Seeing as we just validate vendor checksums rather than incorporate them into sips, i think we can handle these issues for the overall benefits of streamlining the workflow, without touching the original files provided by the vendor.

kieranjol commented 4 years ago

There's a bunch of different ways around this but i don't want to touch the original manifest if possible or rename it or anything like that, just in case something goes wrong..

raecasey commented 4 years ago

thanks for explaining that to me. all makes sense and sounds good. merge away.

would you be in favour now of including whole file manifests supplied by vendor to be included in the sips? i don't mind, i just don;t thin kit is being done in the current ballymun spav workflow

kieranjol commented 4 years ago

thanks for explaining that to me. all makes sense and sounds good. merge away.
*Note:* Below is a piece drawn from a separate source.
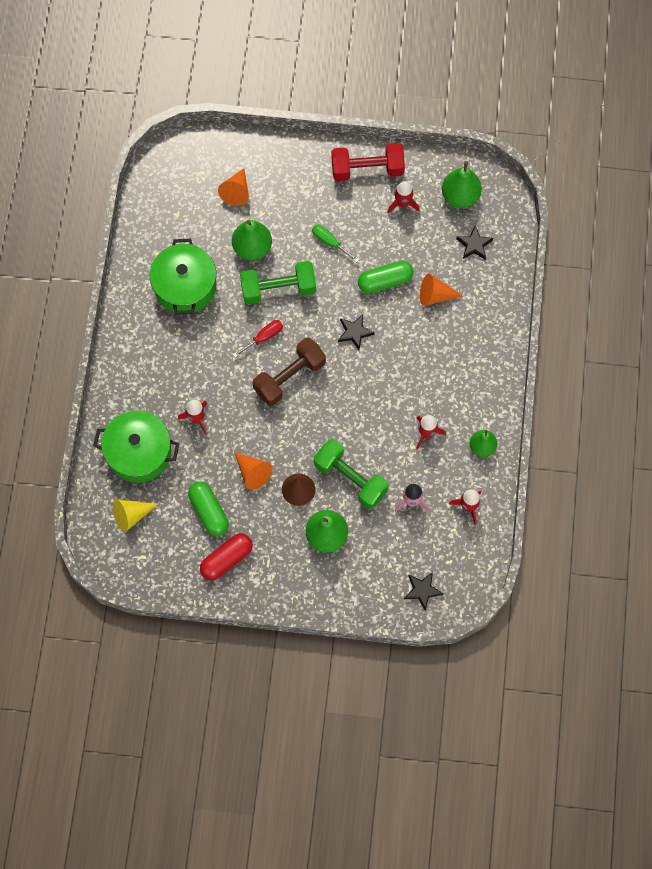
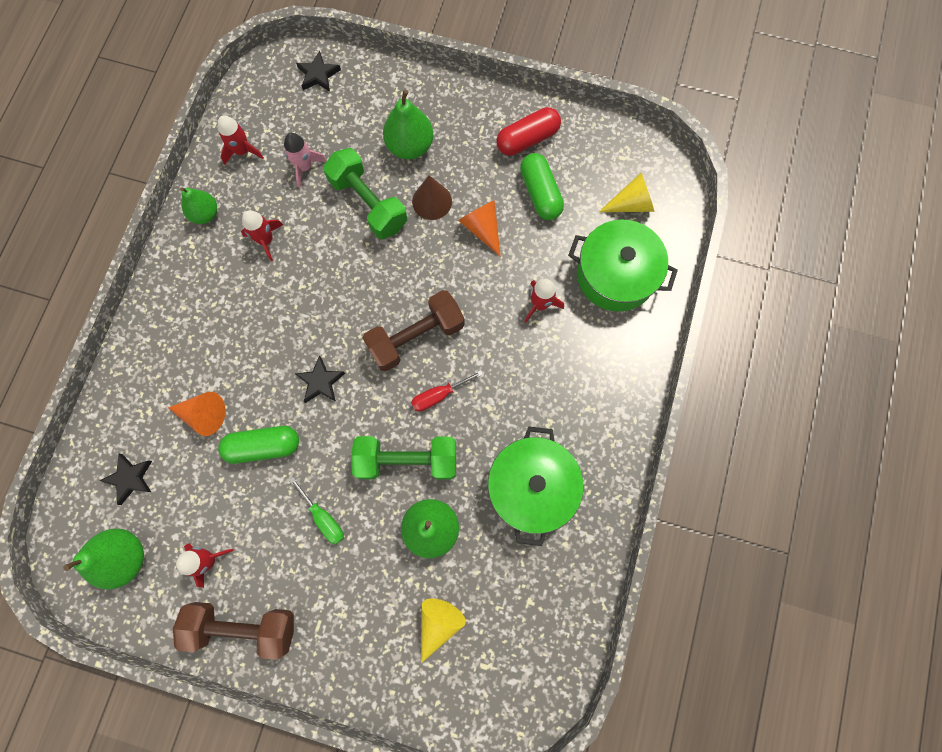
camera: 170 degrees left, 5 degrees up
(236, 191) = (438, 624): orange cone -> yellow cone
(367, 169) = (243, 626): red dumbbell -> brown dumbbell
would you be in favour now of including whole file manifests supplied by vendor to be included in the sips? i don't mind, i just don;t thin kit is being done in the current ballymun spav workflow

Cheers for the review - as for the checksums - I think that as long as we can verify that the checksums in the sip match up to the vendor one then we're grand. I think i may have a script that does this already. Maybe going forward we should add them in as -supplements? Could be handy to have the info - also i think if they were in supplements - it would probably be easier to verifiy that the sip checksum for the video file is the same in the vendor manifest? It's probably a good idea to shove it in there, main concern is consistency for this project - we'd be changing it up, but I think -supplement is generally under the radar and doesn't effect stuff much.

Sorry for the long winded response but i think in summation - maybe we should put them in?